El beato Saturnino Ortega Montealegre, párroco de Santa María la Mayor y arcipreste de Talavera de la Reina, también nos ofrece esta hermosa reflexión. Fue publicada por El Castellano el 27 de marzo de 1929.
Quare fremuerunt gentes, et populi meditati sunt inania?¿Por qué se amotinaron las gentes, y los pueblos tramaron cosas vanas? (Salmo 2).
En una de las mejores poesías religiosas del insigne vate José María Gabriel y Galán, cuya escena se desenvuelve durante la procesión del Viernes Santo, en uno de los pueblos «de esos llanos de la estepa castellana cuando había unos cristianos que vivían como hermanos en república cristiana», aparece la figura de un «rapazuelo generoso» que al mirar «aquel sayón inhumano, que al dulce Jesús seguía con el látigo en la mano», «se sublimó de repente, se separó de la gente, cogió un guijarro redondo» y cuando «los fieles, alborotados» viendo rebotar por el suelo la cabeza de cartón del judío del paso, efecto de la pedrada del travieso muchacho, le preguntaron admirados: «-¿Por qué, por qué has hecho eso?
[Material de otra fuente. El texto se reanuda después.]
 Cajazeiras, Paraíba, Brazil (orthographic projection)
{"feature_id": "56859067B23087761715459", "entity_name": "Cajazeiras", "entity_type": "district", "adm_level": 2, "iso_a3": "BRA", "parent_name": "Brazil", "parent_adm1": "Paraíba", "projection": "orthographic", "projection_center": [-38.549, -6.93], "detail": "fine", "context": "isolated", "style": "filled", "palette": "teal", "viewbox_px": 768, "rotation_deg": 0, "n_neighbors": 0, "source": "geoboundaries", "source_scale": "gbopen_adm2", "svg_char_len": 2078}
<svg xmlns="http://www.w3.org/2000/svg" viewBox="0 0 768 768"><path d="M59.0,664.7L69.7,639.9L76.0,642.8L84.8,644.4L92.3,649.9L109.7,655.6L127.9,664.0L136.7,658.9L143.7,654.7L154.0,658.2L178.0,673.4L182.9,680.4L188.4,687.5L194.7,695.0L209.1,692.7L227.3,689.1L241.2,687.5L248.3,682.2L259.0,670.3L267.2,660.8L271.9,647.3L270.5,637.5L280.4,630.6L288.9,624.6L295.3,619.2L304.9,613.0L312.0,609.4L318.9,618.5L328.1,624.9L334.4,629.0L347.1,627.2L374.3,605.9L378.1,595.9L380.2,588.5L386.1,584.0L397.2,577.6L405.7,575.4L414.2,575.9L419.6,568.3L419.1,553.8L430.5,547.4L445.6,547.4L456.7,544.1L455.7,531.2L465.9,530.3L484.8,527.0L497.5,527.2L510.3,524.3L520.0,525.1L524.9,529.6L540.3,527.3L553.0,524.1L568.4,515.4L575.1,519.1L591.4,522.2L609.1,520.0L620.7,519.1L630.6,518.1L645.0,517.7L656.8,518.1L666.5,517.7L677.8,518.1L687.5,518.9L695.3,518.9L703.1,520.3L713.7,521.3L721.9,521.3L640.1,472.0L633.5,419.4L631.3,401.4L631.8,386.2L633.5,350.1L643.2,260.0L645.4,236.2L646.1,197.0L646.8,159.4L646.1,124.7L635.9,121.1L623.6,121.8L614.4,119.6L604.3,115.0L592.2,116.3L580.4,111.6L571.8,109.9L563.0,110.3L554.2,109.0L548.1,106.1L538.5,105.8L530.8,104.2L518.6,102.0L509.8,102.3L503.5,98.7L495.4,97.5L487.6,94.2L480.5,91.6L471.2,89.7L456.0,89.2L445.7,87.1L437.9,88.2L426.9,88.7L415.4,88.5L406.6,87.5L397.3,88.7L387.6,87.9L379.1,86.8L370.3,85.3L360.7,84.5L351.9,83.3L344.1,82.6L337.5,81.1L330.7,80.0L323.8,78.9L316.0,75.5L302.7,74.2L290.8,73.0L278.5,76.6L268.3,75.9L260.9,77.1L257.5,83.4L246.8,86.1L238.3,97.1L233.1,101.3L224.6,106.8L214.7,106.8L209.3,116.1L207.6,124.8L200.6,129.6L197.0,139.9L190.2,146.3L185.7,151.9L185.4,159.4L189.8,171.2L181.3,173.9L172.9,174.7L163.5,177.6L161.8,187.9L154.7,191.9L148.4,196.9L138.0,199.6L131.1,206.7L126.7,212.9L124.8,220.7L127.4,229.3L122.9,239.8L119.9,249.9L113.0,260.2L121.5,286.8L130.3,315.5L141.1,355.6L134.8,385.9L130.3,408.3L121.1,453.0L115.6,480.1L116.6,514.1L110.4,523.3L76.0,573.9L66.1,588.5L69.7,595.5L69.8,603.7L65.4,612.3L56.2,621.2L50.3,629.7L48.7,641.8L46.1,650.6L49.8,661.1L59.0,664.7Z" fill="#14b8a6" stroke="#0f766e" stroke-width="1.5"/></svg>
Él contestaba agresivo, con voz de aquellas que llegan de un alma justa a lo vivo: -¡Porque sí; porque le pegan sin haber ningún motivo!».
Todos hemos sido niños, y ¡ojalá! que aun llegando a mayores, y posándose después la nieve de los años sobre nuestras cabezas, conserváremos siempre el instinto de justicia tan limpio y tan hermoso como entonces lo sentíamos y que con tan vivo colorido dejó retratado en su preciosa composición La pedrada, el laureado poeta de Castilla, que si así fuera, ni el fuego de las pasiones no atrofiaran luego los más nobles sentimientos del alma, si los miserables respetos humanos no levantaran inaccesibles muros al paso del hombre por los senderos de su deber, y sobre todo, si el mezquino interés de una tierra que para nada sirve, no fuera el principal propulsor de la humana actividad, seguramente Jesucristo no hubiera sido jamás flagelado por la tiranía de los poderosos, y su obra, la aspiración divina de su corazón amantísimo, tiempo haría que se hubiera realizado en el mundo en toda su grandiosa extensión, haciendo la felicidad de todos los hombres, en la participación de su misma vida sobrenatural y divina.
Porque, en resumen de cuentas, la obra de Cristo, la finalidad de su predicación, de toda su vida, eso fue, arrancar al hombre de la esclavitud del pecado por la penitencia y la renuncia de sí mismo, sacrificando todo lo que hay en él de malo, imperfecto y limitado, para unirle a Dios por la fe y la caridad.
A este pensamiento, a esta nobilísima aspiración, el hombre responde lo mismo ahora que en los días del Redentor, con amor y entusiasmo cuando su corazón no ha perdido la sencillez, la humildad, la rectitud del niño, así se vio entonces a los niños, a los pobres y a los humildes que siguieron a Jesucristo y le aclamaron y le amaron sin reservas, sin segundas intenciones.
Por el contrario, lo mismo entonces que en nuestros días, resisten a Jesucristo los soberbios, los infatuados por la ciencia vana, los poderosos que no conformes con el dominio de la tierra quieren también dominar las almas y enseñorearse de los pueblos y de las multitudes como si fueran dioses.
A todos estos les estorba el divino Jesús, no quieren su Iglesia, por eso le hacen guerra, la persiguen y calumnian.
Cuando para justificar su actitud de resistencia a la palabra y a la obra de Cristo invocan los enemigos de la Iglesia católica, que son los enemigos de Cristo, los nombres de progreso y civilización, los de clericalismo y libertad, etc., etc., no hay que parar mientes en tales pretextos, sencillamente, no creen o aparentan no creer, hablan mal de la Iglesia y de sus ministros, no son buenos cristianos, porque la obra de Cristo es superior a las bajas pasiones en que voluntariamente viven adormecidos. No debemos nunca perder de vista que el hombre de suyo es retrógrado al progreso, sobre todo al progreso moral y religioso. Al hombre le es más cómodo vivir a sus anchas sin ley ni amo, por eso en cuanto puede rompe las cadenas, aunque sean tan amorosas y dulces y divinas como las paternales y amorosísimas de Jesucristo.